Responsive search ads are a type of ad option that already uses machine learning to optimize your ad for those who see it using a premade set of headlines and descriptions. 

In this small beta test, users can instead let AI create headlines and descriptions suggestions based on information about your business. Specifically, the prompt asks you to “describe the product or service you’re advertising and what makes it unique in a few sentences.”

You can then select from the suggestions Google offers or decide to write your own.

It is unclear how soon you can expect to see this feature rolled out to more advertisers but it shows that Google is seriously working to utilize AI technology in every area of its platform, including Google Ads.

Google has started giving users in the US and UK access to Google Bard, its answer to Bing and ChatGPT’s AI chat tools. The company is doing a gradual rollout through a waitlist at bard.google.com

What Is Bard?

Bard is a generative AI. That means it will generate content for you based on prompts that you submit through a chatbot. 

In today’s announcement (partially written with the help of Bard), the company suggested a variety of ways users might be able to take advantage of the AI tool:

“You can use Bard to boost your productivity, accelerate your ideas and fuel your curiosity. You might ask Bard to give you tips to reach your goal of reading more books this year, explain quantum physics in simple terms or spark your creativity by outlining a blog post.”

Is Bard an AI Search Tool?

Yes and no. 

Bard is something of a complementary tool to Google’s search engine.
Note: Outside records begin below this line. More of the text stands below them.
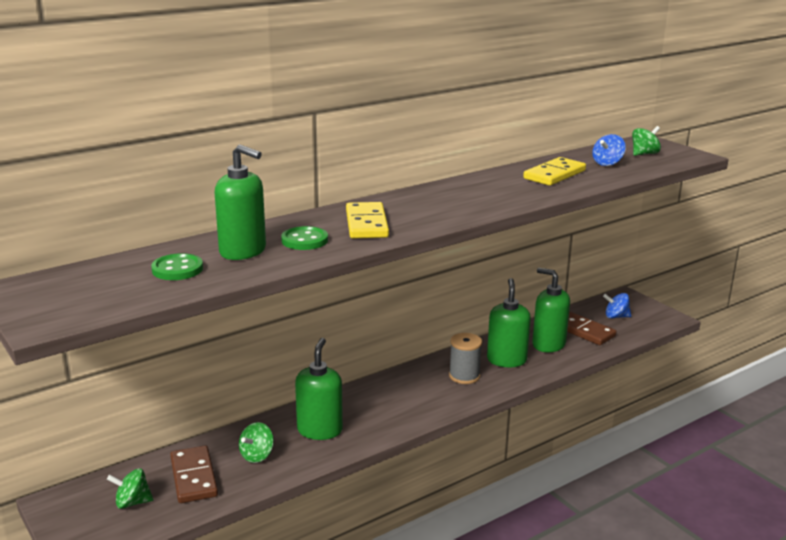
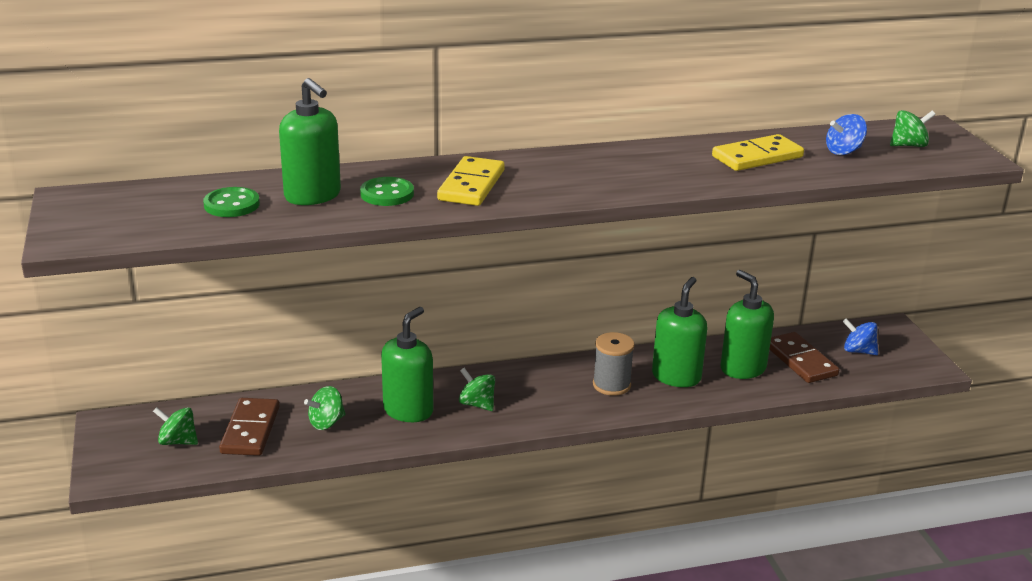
camera: 20 degrees right, 5 degrees up
none -> green spinning top [459,368,495,411]

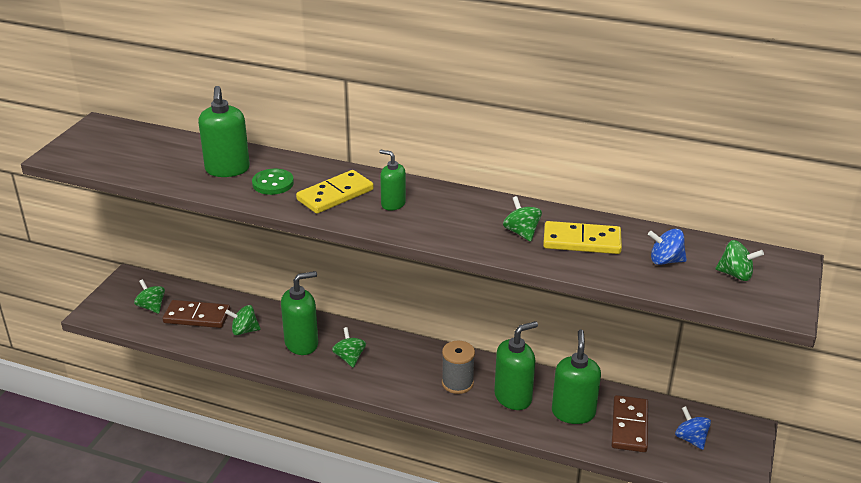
camera: 35 degrees right, 5 degrees up
green button [203,187,260,217] -> none
brown domino [219,398,280,456] -> brown domino turned 60 degrees clockwise [163,300,230,328]
none -> green soap dispenser [379,150,406,211]
none -> green spinning top [503,196,542,242]

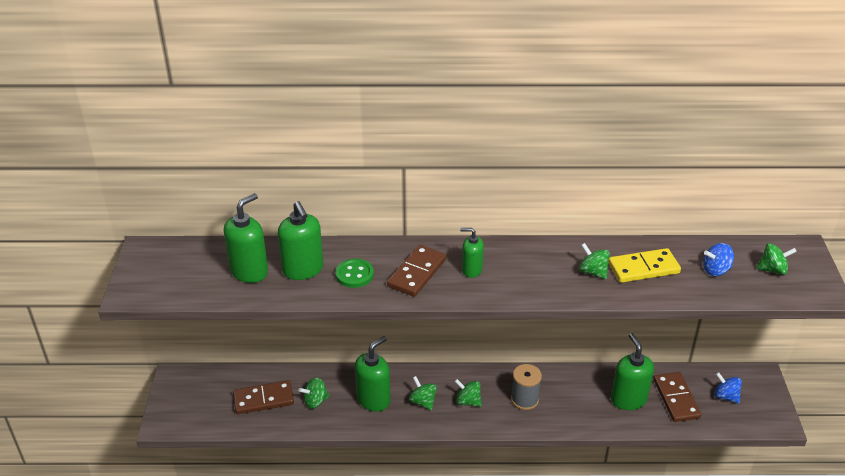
camera: 20 degrees left, 5 degrees up
green spinning top [134,279,165,314] -> green spinning top moved to [454,379,482,407]
yellow domino [296,170,374,214] -> brown domino [387,245,446,297]
green soap dispenser [494,321,538,410] -> green soap dispenser moved to [224,193,268,283]

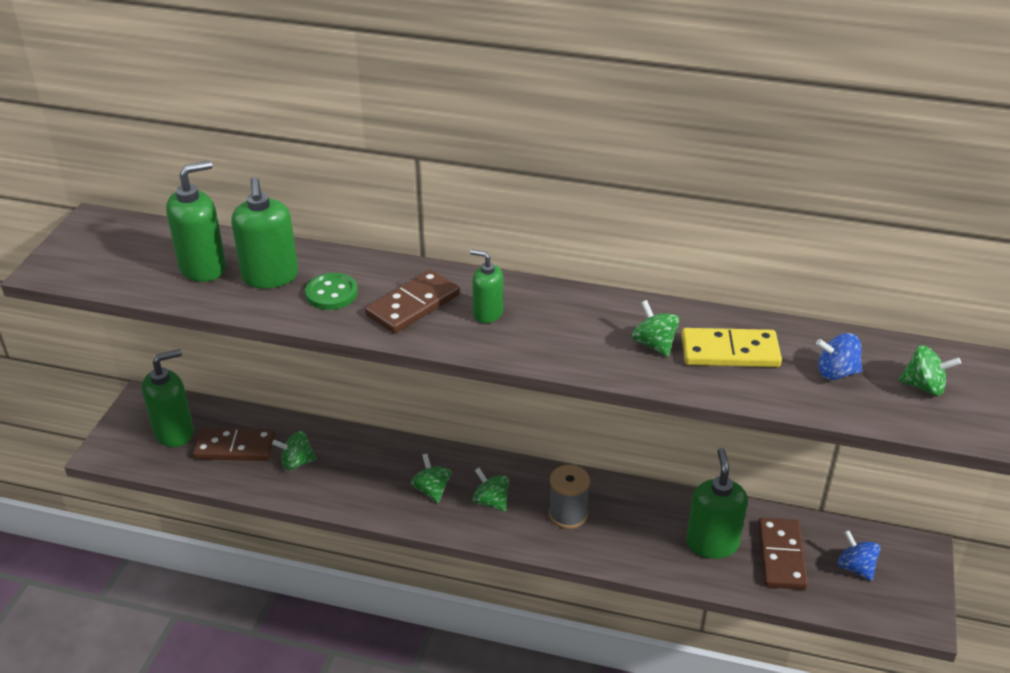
camera: 15 degrees right, 0 degrees up
green soap dispenser [355,336,391,412] -> green soap dispenser moved to [142,349,194,447]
While it is not directly integrated into Google Search, it is “designed so that you can easily visit Search to check its responses or explore sources across the web.”

Along with suggesting queries, you can immediately open a new tab with search results for a given query. 
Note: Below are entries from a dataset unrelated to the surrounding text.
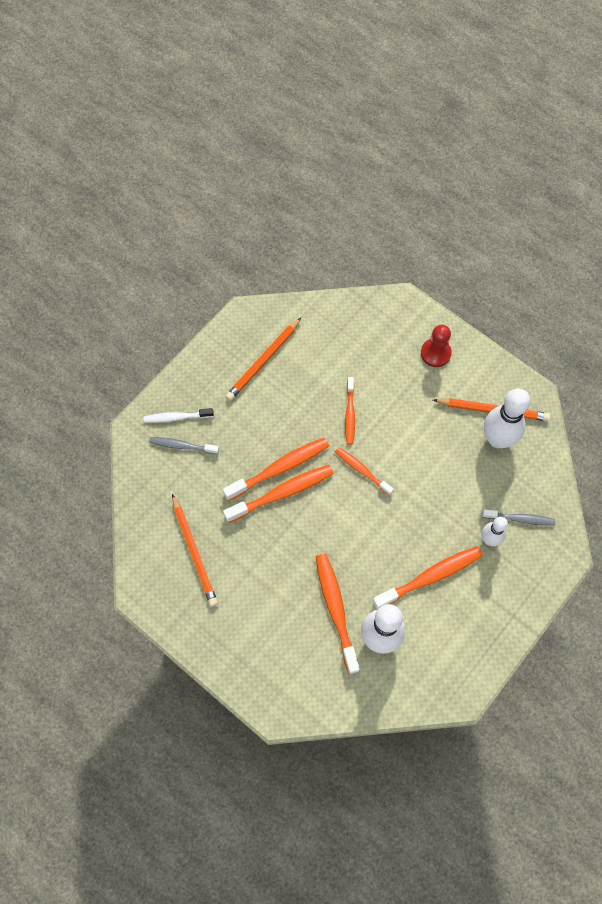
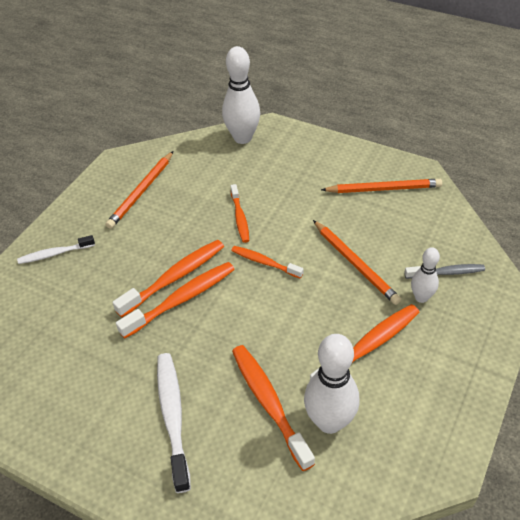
camera: 10 degrees left, 20 degrees down
grey toothbrush [149,437,219,454] -> none
orange pencil [172,494,218,607] -> orange pencil moved to [313,220,401,305]
red pawn [421,325,452,367] -> none
white bowling pin [484,389,531,448] -> white bowling pin moved to [222,46,260,144]
none -> white toothbrush [157,353,191,493]

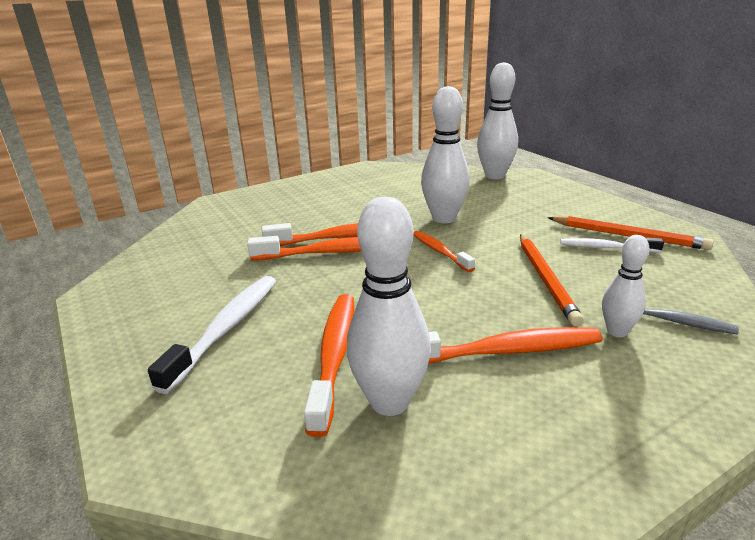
camera: 30 degrees right, 20 degrees down
white toothbrush [17,235,95,264] -> white toothbrush moved to [561,237,664,253]
orange pencil [106,151,173,229] -> none
orange toothbrush [231,184,249,243] -> white bowling pin [421,86,470,223]

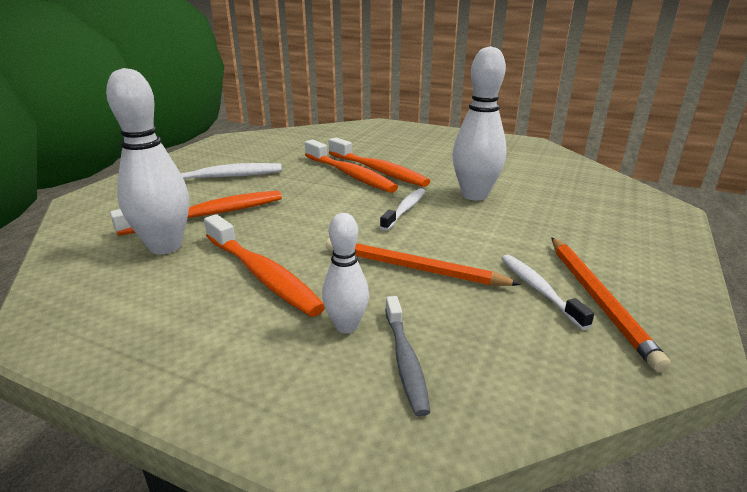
camera: 55 degrees right, 0 degrees up
orange toothbrush [413,231,475,272] -> white toothbrush [380,188,426,231]
white bowling pin [477,62,518,179] -> none
orange pencil [520,234,584,327] -> orange pencil turned 60 degrees clockwise [326,238,521,286]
At the same time, Bard is not considered a direct part of Google search. Instead, the company suggests it will be adding other AI tools to its search engine in the future. 

Bard Is In Early Stages

Throughout the announcement, Google repeatedly described Bard as an early experiment, As with Bing’s AI tools, Bard is likely to have some early quirks and weirdness as users get their hands on it. 

Additionally, Google pointed out that the AI tool is far from perfect. It can get information wrong or phrase things in misleading ways. Some of these errors may be small. In Google’s example, Bard got the scientific name for a plant wrong – Zamioculcas zamiifolia, not Zamioculcas zamioculcas. However, the company cautions it may be inaccurate in other ways.

Still, it will be fun to see what Bard can do now that it is coming to the public.